Christine Lagarde glielo spiega. Sta proprio per finire quando si sente bussare discretamente alla porta e la sua assistente infila la testa dentro. «Madame Lagarde, la aspettano per presiedere la riunione del consiglio: inizierà fra pochi minuti».

«Di nuovo?», sospira la Lagarde. «Bene, grazie, sarò lì fra un istante».

Keynes si alza in piedi. I suoi baffi si contorcono in un sorriso. «Dicevo sempre che il Fondo doveva avere un consiglio esterno».

«Senta, perché non passa il resto della giornata al Fondo?», gli chiede la Lagarde mentre si prepara a uscire. «La mia assistente le farà fare un giro e potrà vedere con i suoi occhi come se la passa il Fondo. Ricordi di venire a salutarmi prima di andar via».

***

Il sole comincia a calare su quella che promette di essere una bellissima serata d’estate a Washington quando Keynes ritorna nell’ufficio del direttore generale.

«Allora, cosa gliene pare?», gli chiede la Lagarde.

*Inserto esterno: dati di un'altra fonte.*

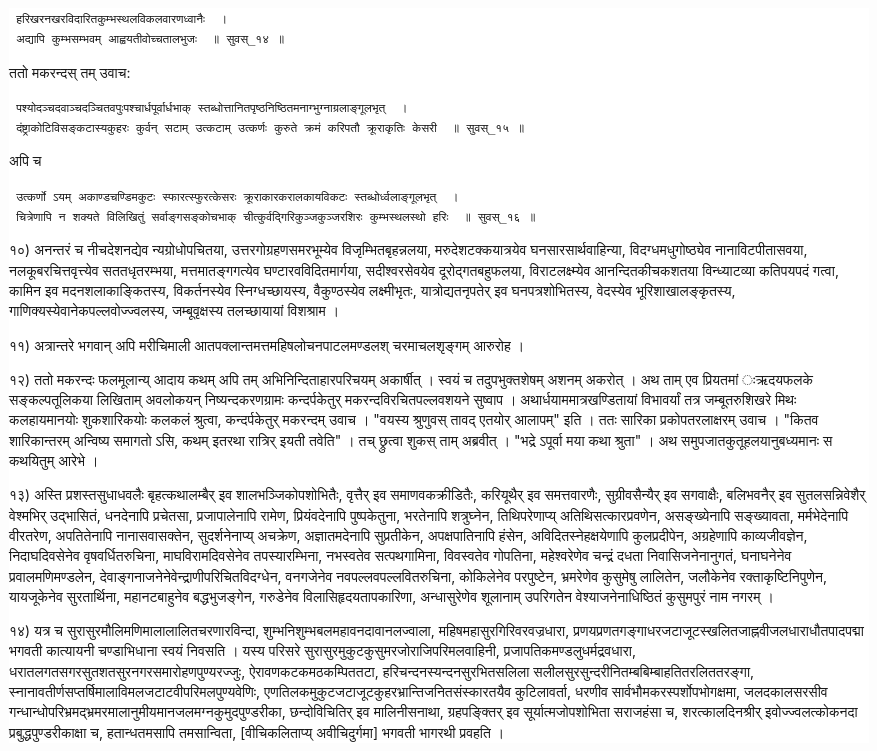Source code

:      हरिखरनखरविदारितकुम्भस्थलविकलवारणध्वानैः  ।  
     अद्यापि कुम्भसम्भवम् आह्वयतीवोच्चतालभुजः  ॥ सुवस्_१४ ॥  
  
ततो मकरन्दस् तम् उवाच:  
  
     पश्योदञ्चदवाञ्चदञ्चितवपुःपश्चार्धपूर्वार्धभाक् स्तब्धोत्तानितपृष्ठनिष्ठितमनाग्भुग्नाग्रलाङ्गूलभृत्  ।  
     दंष्ट्राकोटिविसङ्कटास्यकुहरः कुर्वन् सटाम् उत्कटाम् उत्कर्णः कुरुते क्रमं करिपतौ क्रूराकृतिः केसरी  ॥ सुवस्_१५ ॥  
  
अपि च  
  
     उत्कर्णो ऽयम् अकाण्डचण्डिमकुटः स्फारत्स्फुरत्केसरः क्रूराकारकरालकायविकटः स्तब्धोर्ध्वलाङ्गूलभृत्  ।  
     चित्रेणापि न शक्यते विलिखितुं सर्वाङ्गसङ्कोचभाक् चीत्कुर्वद्गिरिकुञ्जकुञ्जरशिरः कुम्भस्थलस्थो हरिः  ॥ सुवस्_१६ ॥  
  
१०) अनन्तरं च नीचदेशनद्येव न्यग्रोधोपचितया, उत्तरगोग्रहणसमरभूम्येव विजृम्भितबृहन्नलया, मरुदेशटक्कयात्रयेव घनसारसार्थवाहिन्या, विदग्धमधुगोष्ठ्येव नानाविटपीतासवया, नलकूबरचित्तवृत्त्येव सततधृतरम्भया, मत्तमातङ्गगत्येव घण्टारवविदितमार्गया, सदीश्वरसेवयेव दूरोद्गतबहुफलया, विराटलक्ष्म्येव आनन्दितकीचकशतया विन्ध्याटव्या कतिपयपदं गत्वा, कामिन इव मदनशलाकाङ्कितस्य, विकर्तनस्येव स्निग्धच्छायस्य, वैकुण्ठस्येव लक्ष्मीभृतः, यात्रोद्यतनृपतेर् इव घनपत्रशोभितस्य, वेदस्येव भूरिशाखालङ्कृतस्य, गाणिक्यस्येवानेकपल्लवोज्ज्वलस्य, जम्बूवृक्षस्य तलच्छायायां विशश्राम ।  
  
११) अत्रान्तरे भगवान् अपि मरीचिमाली आतपक्लान्तमत्तमहिषलोचनपाटलमण्डलश् चरमाचलशृङ्गम् आरुरोह ।  
  
१२) ततो मकरन्दः फलमूलान्य् आदाय कथम् अपि तम् अभिनिन्दिताहारपरिचयम् अकार्षीत् । स्वयं च तदुपभुक्तशेषम् अशनम् अकरोत् । अथ ताम् एव प्रियतमां ःऋदयफलके सङ्कल्पतूलिकया लिखिताम् अवलोकयन् निष्यन्दकरणग्रामः कन्दर्पकेतुर् मकरन्दविरचितपल्लवशयने सुष्वाप । अथार्धयाममात्रखण्डितायां विभावर्यां तत्र जम्बूतरुशिखरे मिथः कलहायमानयोः शुकशारिकयोः कलकलं श्रुत्वा, कन्दर्पकेतुर् मकरन्दम् उवाच । "वयस्य श्रुणुवस् तावद् एतयोर् आलापम्" इति । ततः सारिका प्रकोपतरलाक्षरम् उवाच । "कितव शारिकान्तरम् अन्विष्य समागतो ऽसि, कथम् इतरथा रात्रिर् इयती तवेति" । तच् छ्रुत्वा शुकस् ताम् अब्रवीत् । "भद्रे ऽपूर्वा मया कथा श्रुता" । अथ समुपजातकुतूहलयानुबध्यमानः स कथयितुम् आरेभे ।  
  
  
१३) अस्ति प्रशस्तसुधाधवलैः बृहत्कथालम्बैर् इव शालभञ्जिकोपशोभितैः, वृत्तैर् इव समाणवकक्रीडितैः, करियूथैर् इव समत्तवारणैः, सुग्रीवसैन्यैर् इव सगवाक्षैः, बलिभवनैर् इव सुतलसन्निवेशैर् वेश्मभिर् उद्भासितं, धनदेनापि प्रचेतसा, प्रजापालेनापि रामेण, प्रियंवदेनापि पुष्पकेतुना, भरतेनापि शत्रुघ्नेन, तिथिपरेणाप्य् अतिथिसत्कारप्रवणेन, असङ्ख्येनापि सङ्ख्यावता, मर्मभेदेनापि वीरतरेण, अपतितेनापि नानासवासक्तेन, सुदर्शनेनाप्य् अचक्रेण, अज्ञातमदेनापि सुप्रतीकेन, अपक्षपातिनापि हंसेन, अविदितस्नेहक्षयेणापि कुलप्रदीपेन, अग्रहेणापि काव्यजीवज्ञेन, निदाघदिवसेनेव वृषवर्धितरुचिना, माघविरामदिवसेनेव तपस्यारम्भिना, नभस्वतेव सत्पथगामिना, विवस्वतेव गोपतिना, महेश्वरेणेव चन्द्रं दधता निवासिजनेनानुगतं, घनाघनेनेव प्रवालमणिमण्डलेन, देवाङ्गनाजनेनेवेन्द्राणीपरिचितविदग्धेन, वनगजेनेव नवपल्लवपल्लवितरुचिना, कोकिलेनेव परपुष्टेन, भ्रमरेणेव कुसुमेषु लालितेन, जलौकेनेव रक्ताकृष्टिनिपुणेन, यायजूकेनेव सुरतार्थिना, महानटबाहुनेव बद्धभुजङ्गेन, गरुडेनेव विलासिहृदयतापकारिणा, अन्धासुरेणेव शूलानाम् उपरिगतेन वेश्याजनेनाधिष्ठितं कुसुमपुरं नाम नगरम् ।  
  
१४) यत्र च सुरासुरमौलिमणिमालालालितचरणारविन्दा, शुम्भनिशुम्भबलमहावनदावानलज्वाला, महिषमहासुरगिरिवरवज्रधारा, प्रणयप्रणतगङ्गाधरजटाजूटस्खलितजाह्नवीजलधाराधौतपादपद्मा भगवती कात्यायनी चण्डाभिधाना स्वयं निवसति । यस्य परिसरे सुरासुरमुकुटकुसुमरजोराजिपरिमलवाहिनी, प्रजापतिकमण्डलुधर्मद्रवधारा, धरातलगतसगरसुतशतसुरनगरसमारोहणपुण्यरज्जुः, ऐरावणकटकमठकम्पिततटा, हरिचन्दनस्यन्दनसुरभितसलिला सलीलसुरसुन्दरीनितम्बबिम्बाहतितरलिततरङ्गा, स्नानावतीर्णसप्तर्षिमालाविमलजटाटवीपरिमलपुण्यवेणिः, एणतिलकमुकुटजटाजूटकुहरभ्रान्तिजनितसंस्कारतयैव कुटिलावर्ता, धरणीव सार्वभौमकरस्पर्शोपभोगक्षमा, जलदकालसरसीव गन्धान्धोपरिभ्रमद्भ्रमरमालानुमीयमानजलमग्नकुमुदपुण्डरीका, छन्दोविचितिर् इव मालिनीसनाथा, ग्रहपङ्क्तिर् इव सूर्यात्मजोपशोभिता सराजहंसा च, शरत्कालदिनश्रीर् इवोज्ज्वलत्कोकनदा प्रबुद्धपुण्डरीकाक्षा च, हतान्धतमसापि तमसान्विता, [वीचिकलिताप्य् अवीचिदुर्गमा] भगवती भागरथी प्रवहति ।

«Mi sembra che tutto sia cambiato. Ai miei tempi c’erano tre costanti: il tempo, la quota del lavoro sul reddito nazionale e – mi dispiace dirlo – il posto delle donne nella società. Ora tutto sembra in movimento. Al tempo stesso, però, nulla è cambiato. Il Fondo deve ancora aiutare i Paesi a correggere i loro problemi con la bilancia dei pagamenti senza ‘ricorrere a misure distruttive per la prosperità nazionale o internazionale’. Deve ancora contribuire a suddividere in modo equo l’onere dell’aggiustamento tra Paesi in surplus e Paesi in deficit, e gestire la volatilità dei flussi di capitali tra Paesi d’origine e Paesi di destinazione. E occasionalmente deve ancora intervenire per regolare la liquidità a livello mondiale. L’unica cosa che è cambiata è la natura degli shock e dei problemi con cui devono misurarsi i Paesi. Ma la missione fondamentale del Fmi – aiutare i Paesi membri ad affrontare questi problemi – rimane la stessa. Il nostro vero successo a Bretton Woods non fu l’aver creato il sistema di valori nominali e parità fisse. Fu l’aver creato un’istituzione capace di adattarsi – come infatti è stato – per rendere un servizio agli Stati membri».

«Proprio così», replica il direttore generale. «Venga, l’accompagno all’uscita».

In ascensore rimangono in silenzio, assorti nei loro pensieri.

«Qualche altra osservazione?», chiede Christine Lagarde mentre guida Keynes fuori dalla porta.

«Sì», risponde Keynes. «Quando vedo uomini – e donne – di ogni razza, di ogni nazionalità e di ogni credo lavorare insieme per il bene comune, so che il Fmi è in buone mani. E», sorride, «quando il Fmi è in buone mani, il mondo è in buone mani».

Con un leggero inchino, si volta e si allontana a piedi, scomparendo in fondo alla 19ª strada.

*Atish R. Ghosh è lo storico del Fondo monetario internazionale.